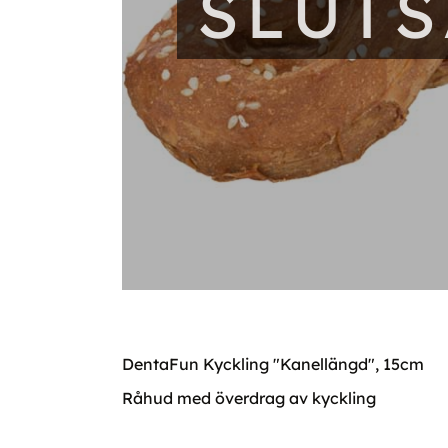
SLUT
DentaFun Kyckling "Kanellängd", 15cm
Råhud med överdrag av kyckling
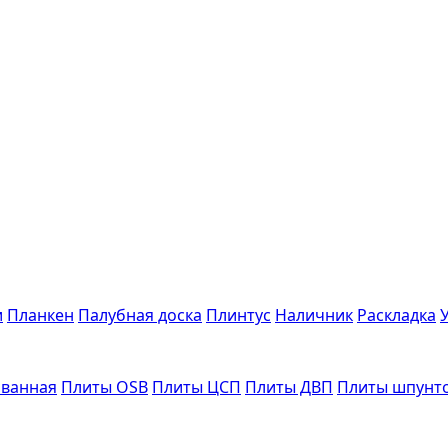
и
Планкен
Палубная доска
Плинтус
Наличник
Раскладка
ванная
Плиты OSB
Плиты ЦСП
Плиты ДВП
Плиты шпунт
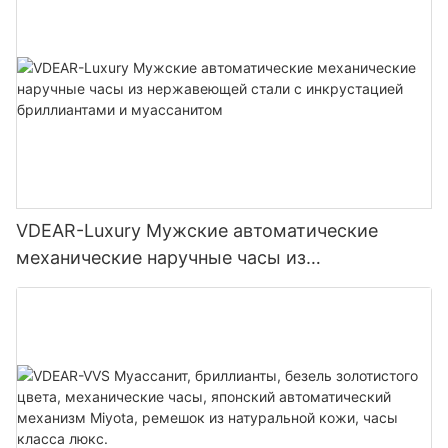
VDEAR-Luxury Мужские автоматические
механические наручные часы из
нержавеющей стали с инкрустацией
бриллиантами и муассанитом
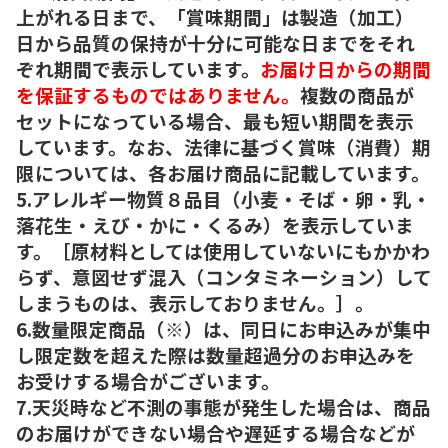
上がれる日まで、「賞味期間」は製造（加工）
日から品質の保持が十分に可能な日までをそれ
ぞれ期間で表示しています。
お届け日からの期間
を保証するものではありません。
複数の商品が
セットになっている場合、最も短い期間を表示
しています。なお、法律に基づく賞味（消費）期
限については、各お届け商品に記載しています。
5.アレルギー物質８品目（小麦・そば・卵・乳・
落花生・えび・かに・くるみ）を表示していま
す。［原材料としては使用していないにもかかわ
らず、意図せず混入（コンタミネーション）して
しまうものは、表示しておりません。］。
6.数量限定商品（※）は、同日にお申込みが集中
し限定数を超えた際は数量超過分のお申込みを
お受けする場合がございます。
7.天災時など不測の事態が発生した場合は、商品
のお届けができない場合や遅延する場合などが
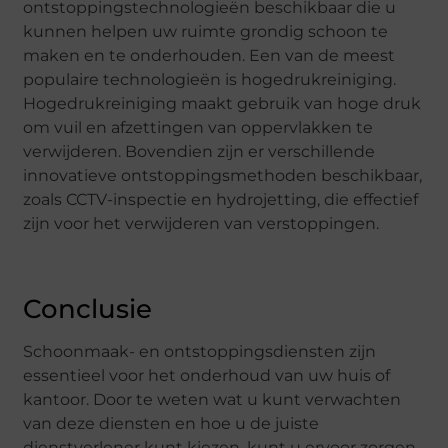
ontstoppingstechnologieën beschikbaar die u
kunnen helpen uw ruimte grondig schoon te
maken en te onderhouden. Een van de meest
populaire technologieën is hogedrukreiniging.
Hogedrukreiniging maakt gebruik van hoge druk
om vuil en afzettingen van oppervlakken te
verwijderen. Bovendien zijn er verschillende
innovatieve ontstoppingsmethoden beschikbaar,
zoals CCTV-inspectie en hydrojetting, die effectief
zijn voor het verwijderen van verstoppingen.
Conclusie
Schoonmaak- en ontstoppingsdiensten zijn
essentieel voor het onderhoud van uw huis of
kantoor. Door te weten wat u kunt verwachten
van deze diensten en hoe u de juiste
dienstverlener kunt kiezen, kunt u ervoor zorgen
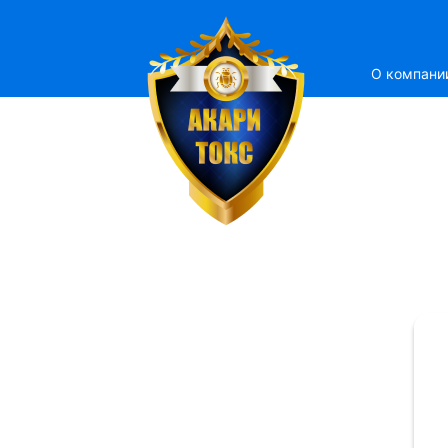
О компани
ЕМСТАНЦИЯ
ератизации Дезинсекции
стных лиц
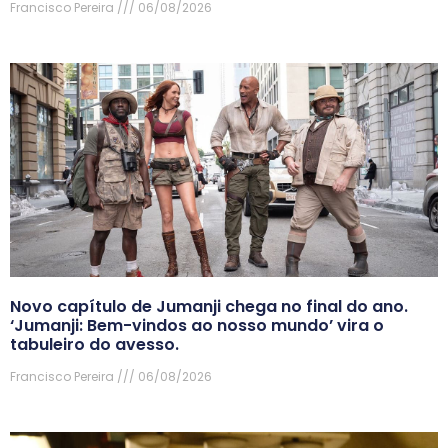
Francisco Pereira
06/08/2026
Novo capítulo de Jumanji chega no final do ano.
‘Jumanji: Bem-vindos ao nosso mundo’ vira o
tabuleiro do avesso.
Francisco Pereira
06/08/2026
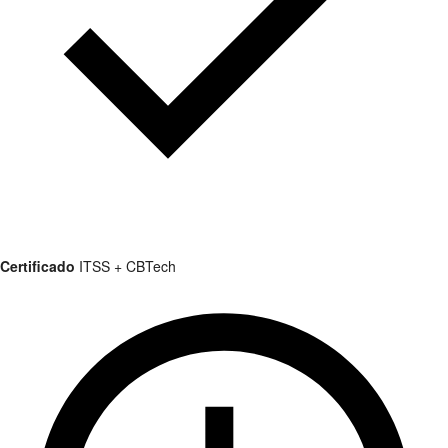
Certificado
ITSS + CBTech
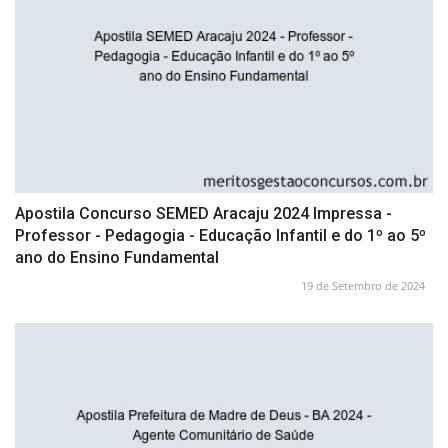
Apostila Concurso SEMED Aracaju 2024 Impressa -
Professor - Pedagogia - Educação Infantil e do 1º ao 5º
ano do Ensino Fundamental
19 de Setembro de 2024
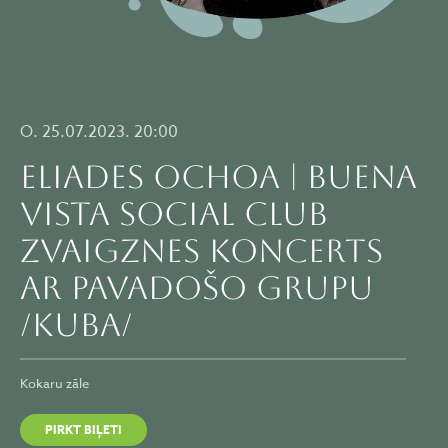
O. 25.07.2023. 20:00
ELIADES OCHOA | BUENA
VISTA SOCIAL CLUB
ZVAIGZNES koncerts
ar pavadošo grupu
/KUBA/
Kokaru zāle
PIRKT BIĻETI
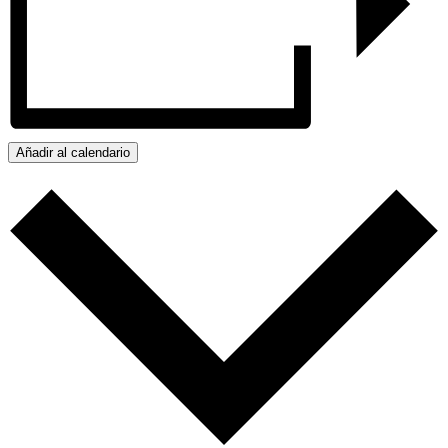
Añadir al calendario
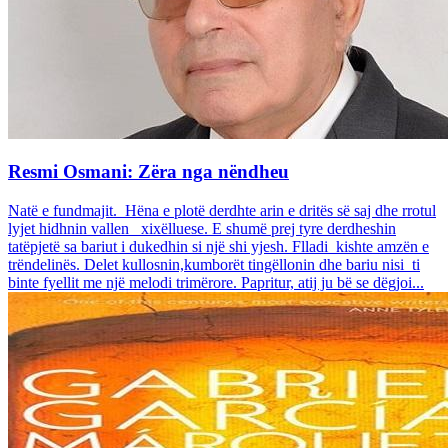
Resmi Osmani: Zëra nga nëndheu
Natë e fundmajit. Hëna e plotë derdhte arin e dritës së saj dhe rrotul
lyjet hidhnin vallen xixëlluese. E shumë prej tyre derdheshin
tatëpjetë sa bariut i dukedhin si një shi yjesh. Flladi kishte amzën e
trëndelinës. Delet kullosnin,kumborët tingëllonin dhe bariu nisi ti
binte fyellit me një melodi trimërore. Papritur, atij ju bë se dëgjoi...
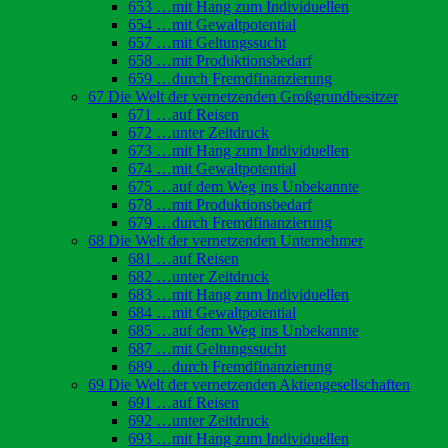
653 …mit Hang zum Individuellen
654 …mit Gewaltpotential
657 …mit Geltungssucht
658 …mit Produktionsbedarf
659 …durch Fremdfinanzierung
67 Die Welt der vernetzenden Großgrundbesitzer
671 …auf Reisen
672 …unter Zeitdruck
673 …mit Hang zum Individuellen
674 …mit Gewaltpotential
675 …auf dem Weg ins Unbekannte
678 …mit Produktionsbedarf
679 …durch Fremdfinanzierung
68 Die Welt der vernetzenden Unternehmer
681 …auf Reisen
682 …unter Zeitdruck
683 …mit Hang zum Individuellen
684 …mit Gewaltpotential
685 …auf dem Weg ins Unbekannte
687 …mit Geltungssucht
689 …durch Fremdfinanzierung
69 Die Welt der vernetzenden Aktiengesellschaften
691 …auf Reisen
692 …unter Zeitdruck
693 …mit Hang zum Individuellen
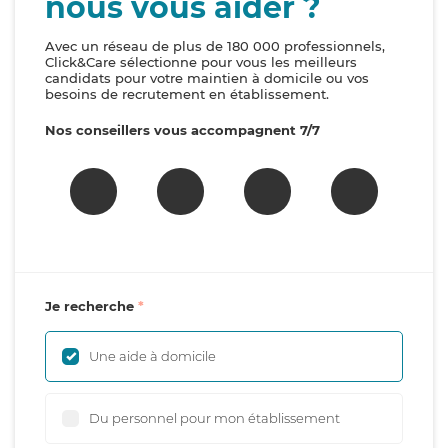
nous vous aider ?
Avec un réseau de plus de 180 000 professionnels,
Click&Care sélectionne pour vous les meilleurs
candidats pour votre maintien à domicile ou vos
besoins de recrutement en établissement.
Nos conseillers vous accompagnent 7/7
Je recherche
Une aide à domicile
Du personnel pour mon établissement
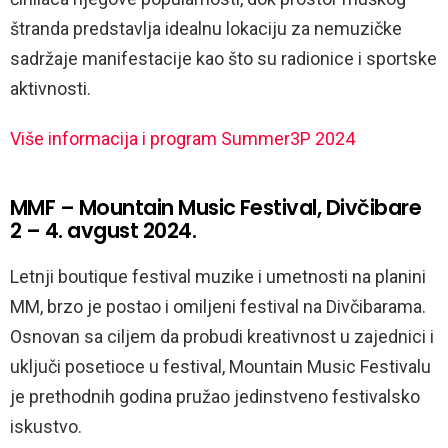
štranda predstavlja idealnu lokaciju za nemuzičke
sadržaje manifestacije kao što su radionice i sportske
aktivnosti.
Više informacija i program Summer3P 2024
MMF – Mountain Music Festival, Divčibare
2 – 4. avgust 2024.
Letnji boutique festival muzike i umetnosti na planini
MM, brzo je postao i omiljeni festival na Divčibarama.
Osnovan sa ciljem da probudi kreativnost u zajednici i
uključi posetioce u festival, Mountain Music Festivalu
je prethodnih godina pružao jedinstveno festivalsko
iskustvo.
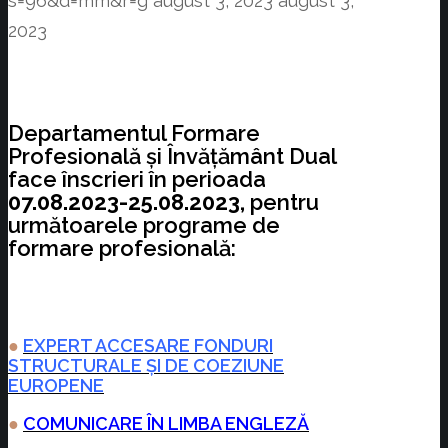
s=96&d=mm&r=g
august 3, 2023
august 3,
2023
Departamentul Formare
Profesională și Învățământ Dual
face înscrieri în perioada
07.08.2023-25.08.2023,
pentru
următoarele programe de
formare profesională:
●
EXPERT ACCESARE FONDURI
STRUCTURALE ȘI DE COEZIUNE
EUROPENE
●
COMUNICARE ÎN LIMBA ENGLEZĂ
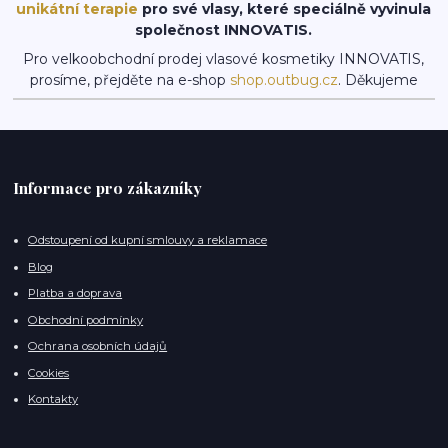
unikátní terapie
pro své vlasy, které speciálně vyvinula
společnost INNOVATIS.
Pro velkoobchodní prodej vlasové kosmetiky INNOVATIS,
prosíme, přejděte na e-shop
shop.outbug.cz
. Děkujeme
Informace pro zákazníky
Odstoupení od kupní smlouvy a reklamace
Blog
Platba a doprava
Obchodní podmínky
Ochrana osobních údajů
Cookies
Kontakty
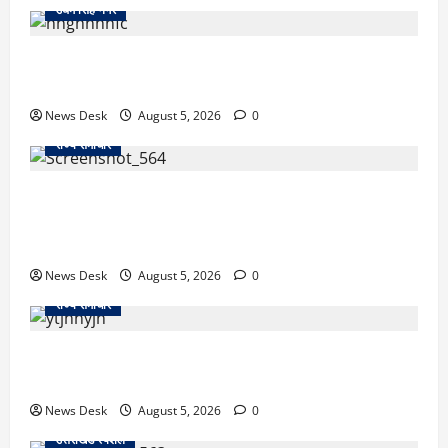
उधम सिंह नगर
रुद्रपुर: महज 5 हजार रुपये के लिए दोस्त का कत्ल, पुलिस ने
सुलझाई मर्डर मिस्ट्री, आरोपी गिरफ्तार
News Desk
August 5, 2026
0
राज्य समाचार
uttarakhand: काशीपुर हाईवे चौड़ीकरण पर प्रशासन का
एक्शन, डीडी चौक से गावा चौक तक चला अभियान; 56
दुकानदार प्रभावित
News Desk
August 5, 2026
0
राज्य समाचार
क्या अब UPI से पेमेंट करना पड़ेगा महंगा? केंद्र की नई तैयारी
ने बढ़ाई हलचल, जानिए क्या होगा असर
News Desk
August 5, 2026
0
उत्तराखंड स्पेशल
# # # # #
How to complete this task:
Write the listing out exactly, word for word, but omit the pictures.

Response box:
SLUT
DentaFun Kyckling "Kanellängd", 15cm
Råhud med överdrag av kyckling
и
Планкен
Палубная доска
Плинтус
Наличник
Раскладка
ванная
Плиты OSB
Плиты ЦСП
Плиты ДВП
Плиты шпунт
VDEAR-Luxury Мужские автоматические
механические наручные часы из
нержавеющей стали с инкрустацией
бриллиантами и муассанитом
上がれる日まで、「賞味期間」は製造（加工）
日から品質の保持が十分に可能な日までをそれ
ぞれ期間で表示しています。
お届け日からの期間
を保証するものではありません。
複数の商品が
セットになっている場合、最も短い期間を表示
しています。なお、法律に基づく賞味（消費）期
限については、各お届け商品に記載しています。
5.アレルギー物質８品目（小麦・そば・卵・乳・
落花生・えび・かに・くるみ）を表示していま
す。［原材料としては使用していないにもかかわ
らず、意図せず混入（コンタミネーション）して
しまうものは、表示しておりません。］。
6.数量限定商品（※）は、同日にお申込みが集中
し限定数を超えた際は数量超過分のお申込みを
お受けする場合がございます。
7.天災時など不測の事態が発生した場合は、商品
のお届けができない場合や遅延する場合などが
ontstoppingstechnologieën beschikbaar die u
kunnen helpen uw ruimte grondig schoon te
maken en te onderhouden. Een van de meest
populaire technologieën is hogedrukreiniging.
Hogedrukreiniging maakt gebruik van hoge druk
om vuil en afzettingen van oppervlakken te
verwijderen. Bovendien zijn er verschillende
innovatieve ontstoppingsmethoden beschikbaar,
zoals CCTV-inspectie en hydrojetting, die effectief
zijn voor het verwijderen van verstoppingen.
Conclusie
Schoonmaak- en ontstoppingsdiensten zijn
essentieel voor het onderhoud van uw huis of
kantoor. Door te weten wat u kunt verwachten
van deze diensten en hoe u de juiste
dienstverlener kunt kiezen, kunt u ervoor zorgen
О компани
ЕМСТАНЦИЯ
ератизации Дезинсекции
стных лиц
Francisco Pereira
06/08/2026
Novo capítulo de Jumanji chega no final do ano.
‘Jumanji: Bem-vindos ao nosso mundo’ vira o
tabuleiro do avesso.
Francisco Pereira
06/08/2026
Certificado
ITSS + CBTech
Apostila Concurso SEMED Aracaju 2024 Impressa -
Professor - Pedagogia - Educação Infantil e do 1º ao 5º
ano do Ensino Fundamental
19 de Setembro de 2024
O. 25.07.2023. 20:00
ELIADES OCHOA | BUENA
VISTA SOCIAL CLUB
ZVAIGZNES koncerts
ar pavadošo grupu
/KUBA/
Kokaru zāle
PIRKT BIĻETI
Añadir al calendario
Resmi Osmani: Zëra nga nëndheu
Natë e fundmajit. Hëna e plotë derdhte arin e dritës së saj dhe rrotul
lyjet hidhnin vallen xixëlluese. E shumë prej tyre derdheshin
tatëpjetë sa bariut i dukedhin si një shi yjesh. Flladi kishte amzën e
trëndelinës. Delet kullosnin,kumborët tingëllonin dhe bariu nisi ti
binte fyellit me një melodi trimërore. Papritur, atij ju bë se dëgjoi...
653 …mit Hang zum Individuellen
654 …mit Gewaltpotential
657 …mit Geltungssucht
658 …mit Produktionsbedarf
659 …durch Fremdfinanzierung
67 Die Welt der vernetzenden Großgrundbesitzer
671 …auf Reisen
672 …unter Zeitdruck
673 …mit Hang zum Individuellen
674 …mit Gewaltpotential
675 …auf dem Weg ins Unbekannte
678 …mit Produktionsbedarf
679 …durch Fremdfinanzierung
68 Die Welt der vernetzenden Unternehmer
681 …auf Reisen
682 …unter Zeitdruck
683 …mit Hang zum Individuellen
684 …mit Gewaltpotential
685 …auf dem Weg ins Unbekannte
687 …mit Geltungssucht
689 …durch Fremdfinanzierung
69 Die Welt der vernetzenden Aktiengesellschaften
691 …auf Reisen
692 …unter Zeitdruck
693 …mit Hang zum Individuellen
nous vous aider ?
Avec un réseau de plus de 180 000 professionnels,
Click&Care sélectionne pour vous les meilleurs
candidats pour votre maintien à domicile ou vos
besoins de recrutement en établissement.
Nos conseillers vous accompagnent 7/7
Je recherche
Une aide à domicile
Du personnel pour mon établissement
štranda predstavlja idealnu lokaciju za nemuzičke
sadržaje manifestacije kao što su radionice i sportske
aktivnosti.
Više informacija i program Summer3P 2024
MMF – Mountain Music Festival, Divčibare
2 – 4. avgust 2024.
Letnji boutique festival muzike i umetnosti na planini
MM, brzo je postao i omiljeni festival na Divčibarama.
Osnovan sa ciljem da probudi kreativnost u zajednici i
uključi posetioce u festival, Mountain Music Festivalu
je prethodnih godina pružao jedinstveno festivalsko
iskustvo.
s=96&d=mm&r=g
august 3, 2023
august 3,
2023
Departamentul Formare
Profesională și Învățământ Dual
face înscrieri în perioada
07.08.2023-25.08.2023,
pentru
următoarele programe de
formare profesională:
●
EXPERT ACCESARE FONDURI
STRUCTURALE ȘI DE COEZIUNE
EUROPENE
●
COMUNICARE ÎN LIMBA ENGLEZĂ
unikátní terapie
pro své vlasy, které speciálně vyvinula
společnost INNOVATIS.
Pro velkoobchodní prodej vlasové kosmetiky INNOVATIS,
prosíme, přejděte na e-shop
shop.outbug.cz
. Děkujeme
Informace pro zákazníky
Odstoupení od kupní smlouvy a reklamace
Blog
Platba a doprava
Obchodní podmínky
Ochrana osobních údajů
Cookies
Kontakty
उधम सिंह नगर
रुद्रपुर: महज 5 हजार रुपये के लिए दोस्त का कत्ल, पुलिस ने
सुलझाई मर्डर मिस्ट्री, आरोपी गिरफ्तार
News Desk
August 5, 2026
0
राज्य समाचार
uttarakhand: काशीपुर हाईवे चौड़ीकरण पर प्रशासन का
एक्शन, डीडी चौक से गावा चौक तक चला अभियान; 56
दुकानदार प्रभावित
News Desk
August 5, 2026
0
राज्य समाचार
क्या अब UPI से पेमेंट करना पड़ेगा महंगा? केंद्र की नई तैयारी
ने बढ़ाई हलचल, जानिए क्या होगा असर
News Desk
August 5, 2026
0
उत्तराखंड स्पेशल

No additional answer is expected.